A arbitragem acumula vantagens concretas em relação ao processo judicial — mas essas vantagens só fazem diferença quando são bem compreendidas por quem precisa tomar uma decisão contratual ou escolher um caminho para resolver um conflito. Para empresários que avaliam incluir a cláusula compromissória em seus contratos e para advogados que orientam clientes nessa escolha, vale detalhar o que cada uma dessas vantagens significa na prática.
A velocidade da arbitragem não vem de um atalho procedimental — ela é estrutural. No processo judicial, qualquer parte pode interpor recursos que suspendem ou prolongam o andamento do caso, e não há prazo máximo fixado para que uma sentença seja proferida. O resultado é uma imprevisibilidade de prazo que afeta o planejamento de qualquer empresa envolvida num litígio.
Na arbitragem, a sentença é definitiva. Não há segunda instância arbitral, não há recursos protelatórios e o procedimento é desenhado pelas próprias partes com um cronograma definido desde o início. Na Arbitralis, a maioria dos casos é resolvida em até 30 dias — um prazo que um processo judicial equivalente dificilmente alcança nas mesmas instâncias, mesmo nos casos mais simples.
A sentença arbitral é título executivo judicial, com a mesma força de uma decisão do Judiciário, conforme a Lei nº 9.307/1996. Ela não precisa ser homologada por nenhum juiz para produzir efeitos e pode ser levada diretamente à execução caso a parte perdedora não cumpra voluntariamente o que foi decidido.
Para advogados que estruturam contratos, esse ponto tem implicação prática direta: uma cláusula compromissória bem redigida garante que o resultado de um eventual conflito chegue à execução pelo mesmo caminho de qualquer sentença judicial, sem etapas adicionais de validação.

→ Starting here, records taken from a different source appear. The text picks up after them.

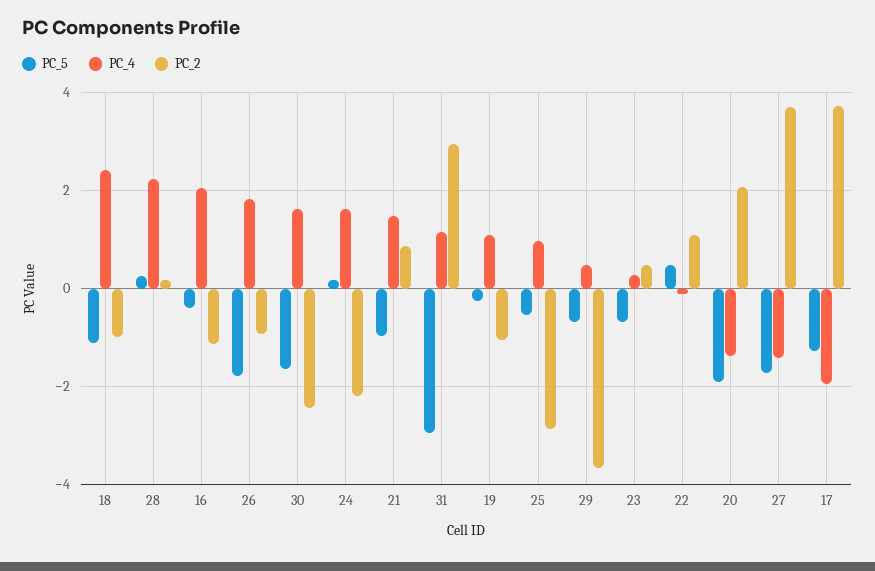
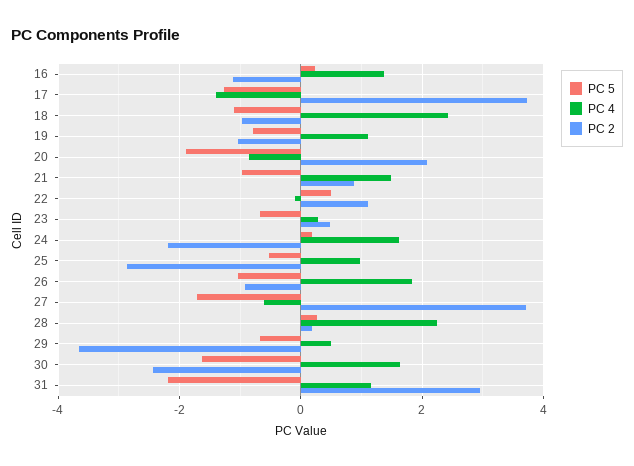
  {
    "PC_5": {
      "18": -1.2,
      "28": 0.2,
-     "16": -0.4,
+     "16": 0.2,
-     "26": -1.8,
+     "26": -1,
      "30": -1.6,
      "24": 0.2,
      "21": -1,
-     "31": -3,
+     "31": -2.2,
-     "19": -0.2,
+     "19": -0.8,
      "25": -0.6,
      "29": -0.6,
      "23": -0.6,
      "22": 0.4,
      "20": -2,
      "27": -1.8,
      "17": -1.2
    },
    "PC_4": {
      "18": 2.4,
      "28": 2.2,
-     "16": 2,
+     "16": 1.4,
      "26": 1.8,
      "30": 1.6,
      "24": 1.6,
      "21": 1.4,
      "31": 1.2,
      "19": 1.2,
      "25": 1,
      "29": 0.4,
      "23": 0.2,
      "22": -0.2,
-     "20": -1.4,
+     "20": -0.8,
-     "27": -1.4,
+     "27": -0.6,
-     "17": -2
+     "17": -1.4
    },
    "PC_2": {
      "18": -1,
      "28": 0.2,
      "16": -1.2,
      "26": -1,
      "30": -2.4,
      "24": -2.2,
      "21": 0.8,
      "31": 3,
      "19": -1,
      "25": -2.8,
      "29": -3.6,
      "23": 0.4,
      "22": 1.2,
      "20": 2,
      "27": 3.8,
      "17": 3.8
    }
  }

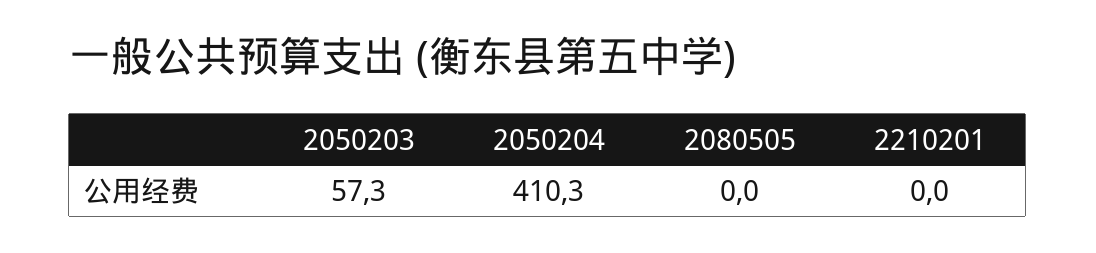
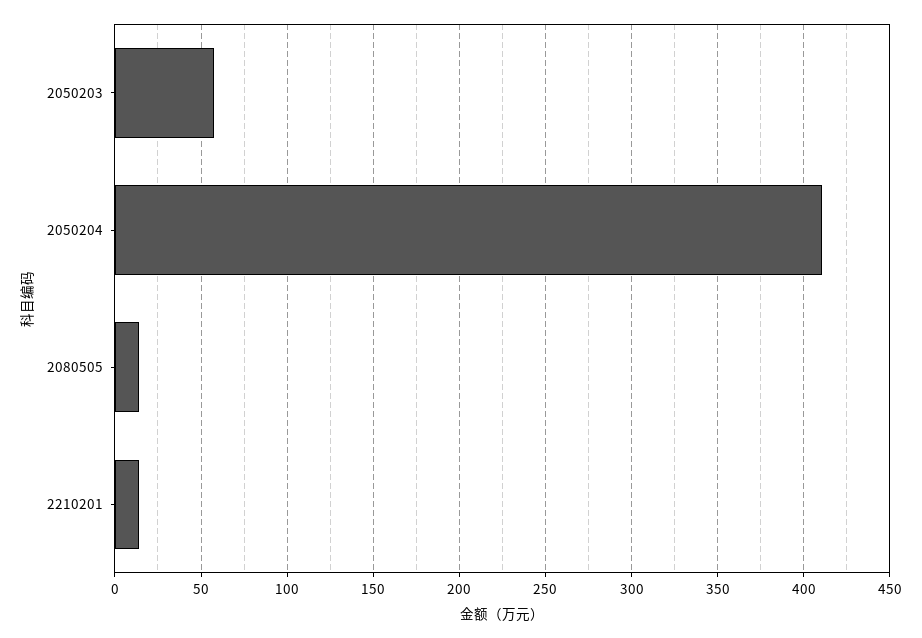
  {
    "2050203": 57.3,
    "2050204": 410.3,
-   "2080505": 0,
+   "2080505": 15,
-   "2210201": 0
+   "2210201": 15
  }

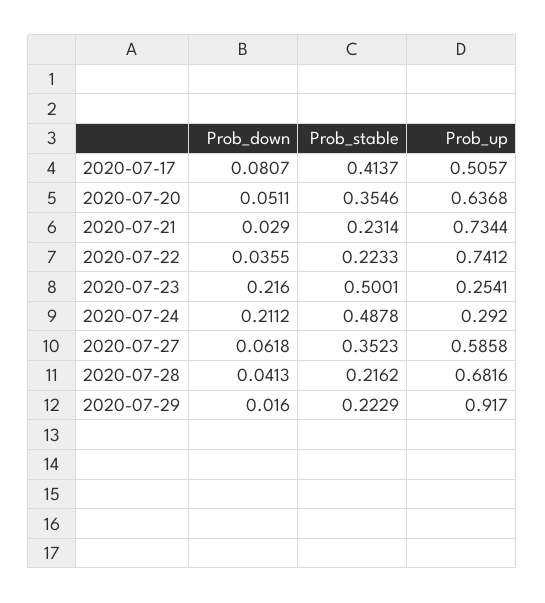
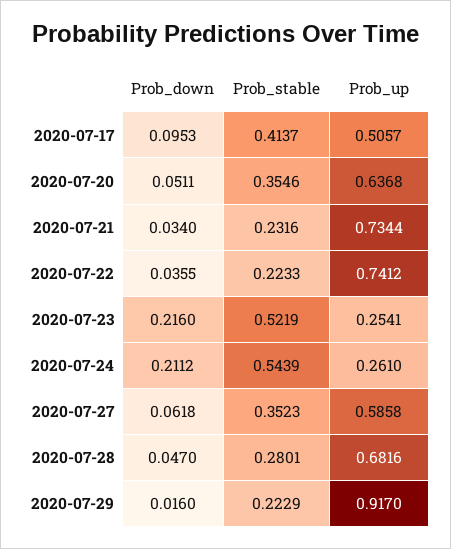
  {
    "Prob_down": {
-     "2020-07-17": 0.0807,
+     "2020-07-17": 0.0953,
      "2020-07-20": 0.0511,
-     "2020-07-21": 0.029,
+     "2020-07-21": 0.034,
      "2020-07-22": 0.0355,
      "2020-07-23": 0.216,
      "2020-07-24": 0.2112,
      "2020-07-27": 0.0618,
-     "2020-07-28": 0.0413,
+     "2020-07-28": 0.047,
      "2020-07-29": 0.016
    },
    "Prob_stable": {
      "2020-07-17": 0.4137,
      "2020-07-20": 0.3546,
-     "2020-07-21": 0.2314,
+     "2020-07-21": 0.2316,
      "2020-07-22": 0.2233,
-     "2020-07-23": 0.5001,
+     "2020-07-23": 0.5219,
-     "2020-07-24": 0.4878,
+     "2020-07-24": 0.5439,
      "2020-07-27": 0.3523,
-     "2020-07-28": 0.2162,
+     "2020-07-28": 0.2801,
      "2020-07-29": 0.2229
    },
    "Prob_up": {
      "2020-07-17": 0.5057,
      "2020-07-20": 0.6368,
      "2020-07-21": 0.7344,
      "2020-07-22": 0.7412,
      "2020-07-23": 0.2541,
-     "2020-07-24": 0.292,
+     "2020-07-24": 0.261,
      "2020-07-27": 0.5858,
      "2020-07-28": 0.6816,
      "2020-07-29": 0.917
    }
  }

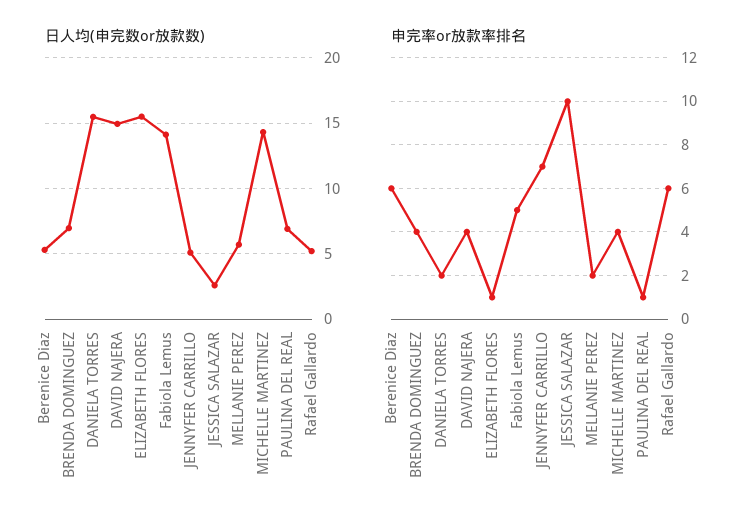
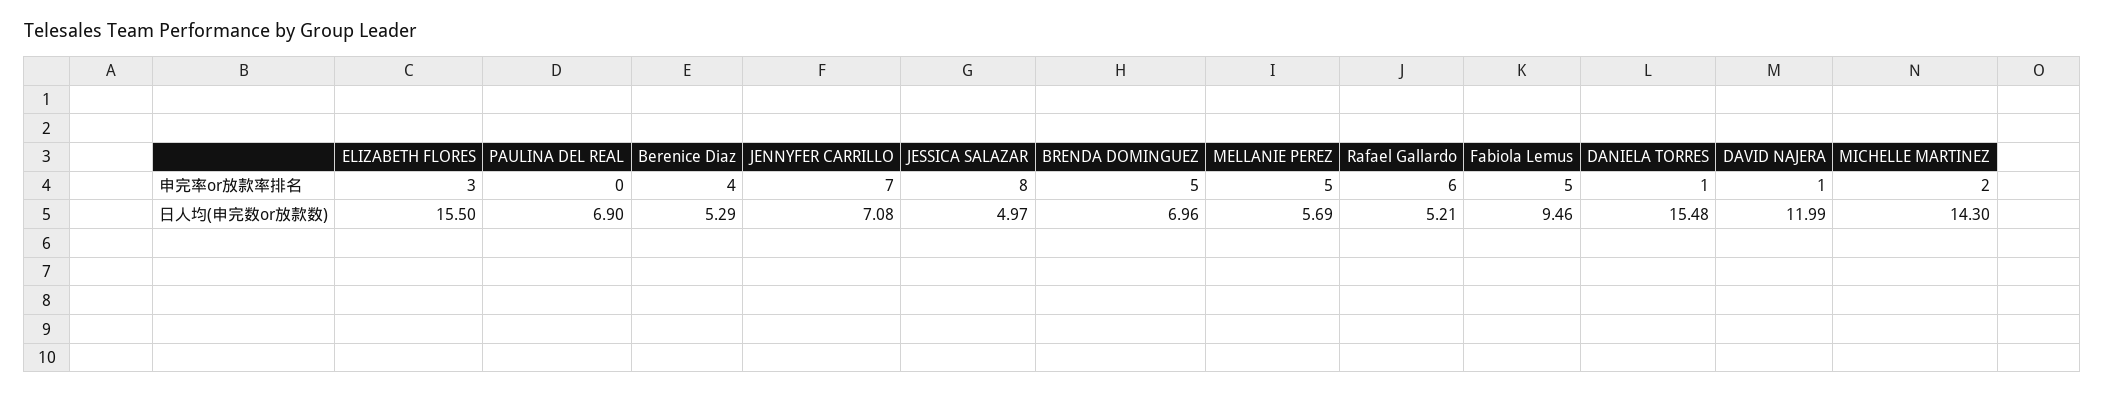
  {
    "日人均(申完数or放款数)": {
      "Berenice Diaz": 5.29,
      "BRENDA DOMINGUEZ": 6.96,
      "DANIELA TORRES": 15.48,
-     "DAVID NAJERA": 15,
+     "DAVID NAJERA": 11.99,
      "ELIZABETH FLORES": 15.5,
-     "Fabiola Lemus": 14,
+     "Fabiola Lemus": 9.46,
-     "JENNYFER CARRILLO": 5,
+     "JENNYFER CARRILLO": 7.08,
-     "JESSICA SALAZAR": 2.5,
+     "JESSICA SALAZAR": 4.97,
      "MELLANIE PEREZ": 5.69,
      "MICHELLE MARTINEZ": 14.3,
      "PAULINA DEL REAL": 6.9,
      "Rafael Gallardo": 5.21
    },
    "申完率or放款率排名": {
-     "Berenice Diaz": 6,
+     "Berenice Diaz": 4,
-     "BRENDA DOMINGUEZ": 4,
+     "BRENDA DOMINGUEZ": 5,
-     "DANIELA TORRES": 2,
+     "DANIELA TORRES": 1,
-     "DAVID NAJERA": 4,
+     "DAVID NAJERA": 1,
-     "ELIZABETH FLORES": 1,
+     "ELIZABETH FLORES": 3,
      "Fabiola Lemus": 5,
      "JENNYFER CARRILLO": 7,
-     "JESSICA SALAZAR": 10,
+     "JESSICA SALAZAR": 8,
-     "MELLANIE PEREZ": 2,
+     "MELLANIE PEREZ": 5,
-     "MICHELLE MARTINEZ": 4,
+     "MICHELLE MARTINEZ": 2,
-     "PAULINA DEL REAL": 1,
+     "PAULINA DEL REAL": 0,
      "Rafael Gallardo": 6
    }
  }

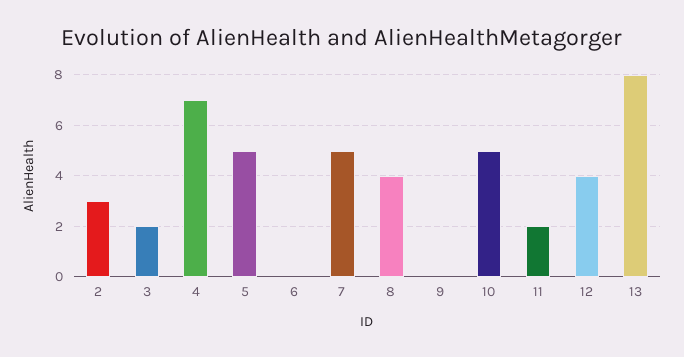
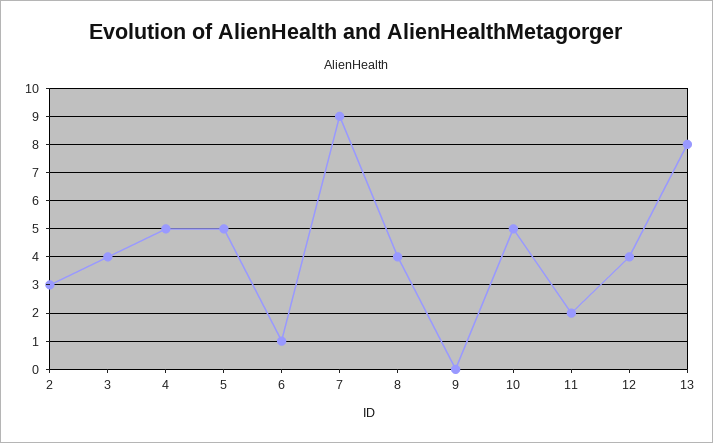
  {
    "2": 3,
-   "3": 2,
+   "3": 4,
-   "4": 7,
+   "4": 5,
    "5": 5,
-   "6": 0,
+   "6": 1,
-   "7": 5,
+   "7": 9,
    "8": 4,
    "9": 0,
    "10": 5,
    "11": 2,
    "12": 4,
    "13": 8
  }

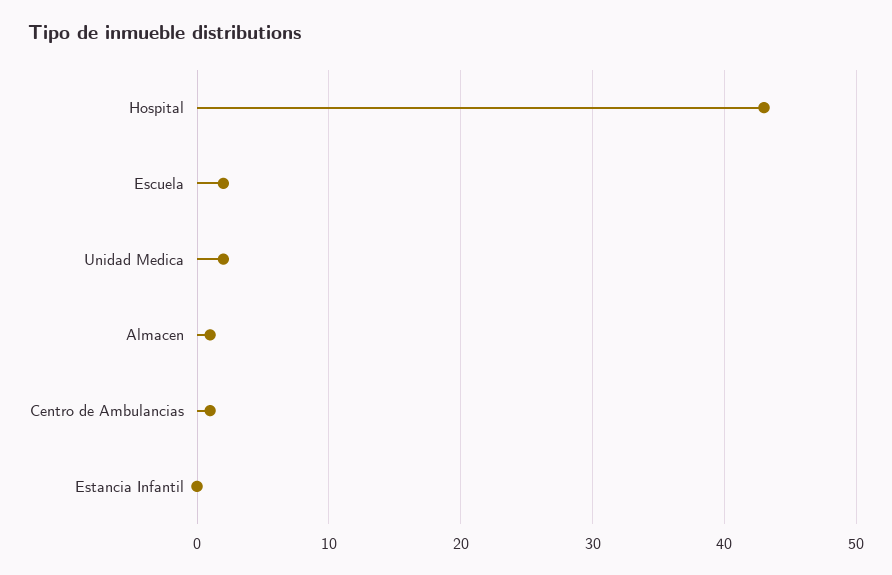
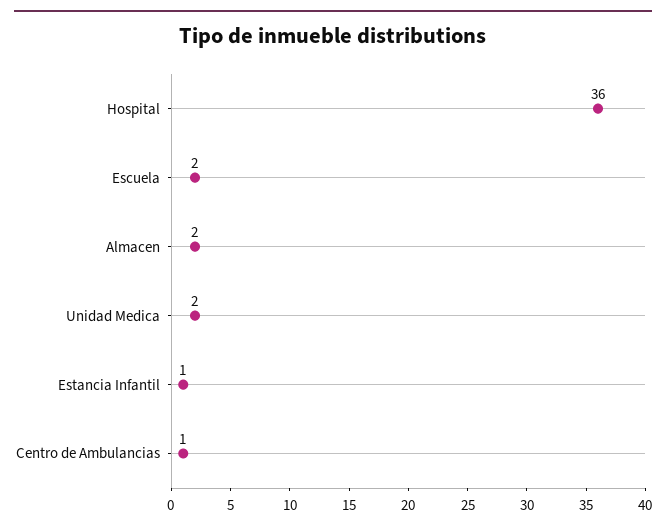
  {
-   "Hospital": 43,
+   "Hospital": 36,
    "Escuela": 2,
    "Unidad Medica": 2,
-   "Almacen": 1,
+   "Almacen": 2,
    "Centro de Ambulancias": 1,
-   "Estancia Infantil": 0
+   "Estancia Infantil": 1
  }

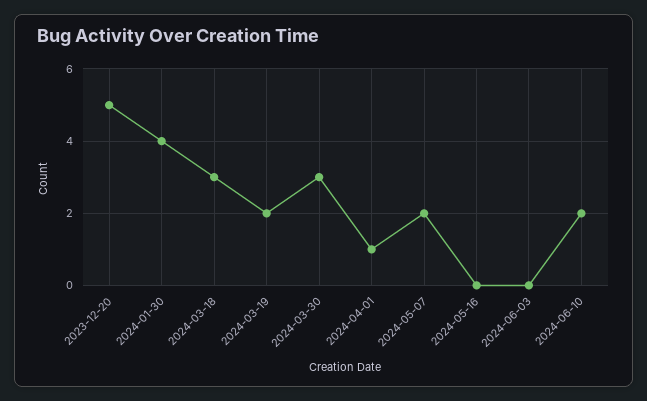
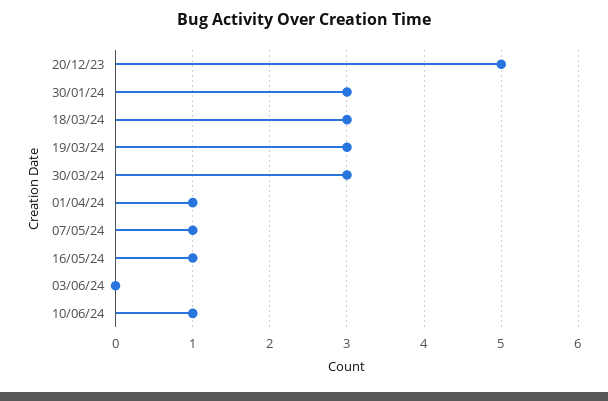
  {
    "2023-12-20": 5,
-   "2024-01-30": 4,
+   "2024-01-30": 3,
    "2024-03-18": 3,
-   "2024-03-19": 2,
+   "2024-03-19": 3,
    "2024-03-30": 3,
    "2024-04-01": 1,
-   "2024-05-07": 2,
+   "2024-05-07": 1,
-   "2024-05-16": 0,
+   "2024-05-16": 1,
    "2024-06-03": 0,
-   "2024-06-10": 2
+   "2024-06-10": 1
  }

A comparação de custos precisa considerar o ciclo completo do litígio, não apenas as taxas iniciais. Um processo no Judiciário implica honorários advocatícios que se acumulam ao longo de anos, custas judiciais em cada instância, tempo de gestão dos sócios e diretores, e o impacto operacional de manter um conflito em aberto sem data para terminar. Empresas que mantêm provisões contábeis para litígios prolongados conhecem esse custo de perto.
Quando esses elementos são colocados na mesma equação, a arbitragem frequentemente é mais econômica do que o processo judicial. Em câmaras digitais como a Arbitralis, onde o custo é fixo e definido desde o início, a comparação tende a ser ainda mais favorável — especialmente para conflitos de valor médio, onde os honorários advocatícios de um processo longo podem superar com facilidade o valor em disputa.
A imparcialidade na arbitragem é assegurada por mecanismos que operam de forma diferente do Judiciário, mas com o mesmo rigor. Os árbitros são escolhidos pelas partes com base em expertise e reputação, são obrigados a declarar qualquer conflito de interesse antes de aceitar o caso e podem ser impugnados por qualquer das partes se houver razão para questionar sua neutralidade.
O processo é regido pelos mesmos princípios que estruturam o processo judicial — igualdade das partes, contraditório e ampla defesa — com a vantagem adicional de maior flexibilidade procedimental. As partes podem adaptar o rito às características do conflito, sem abrir mão das garantias fundamentais que tornam a decisão legítima e executável.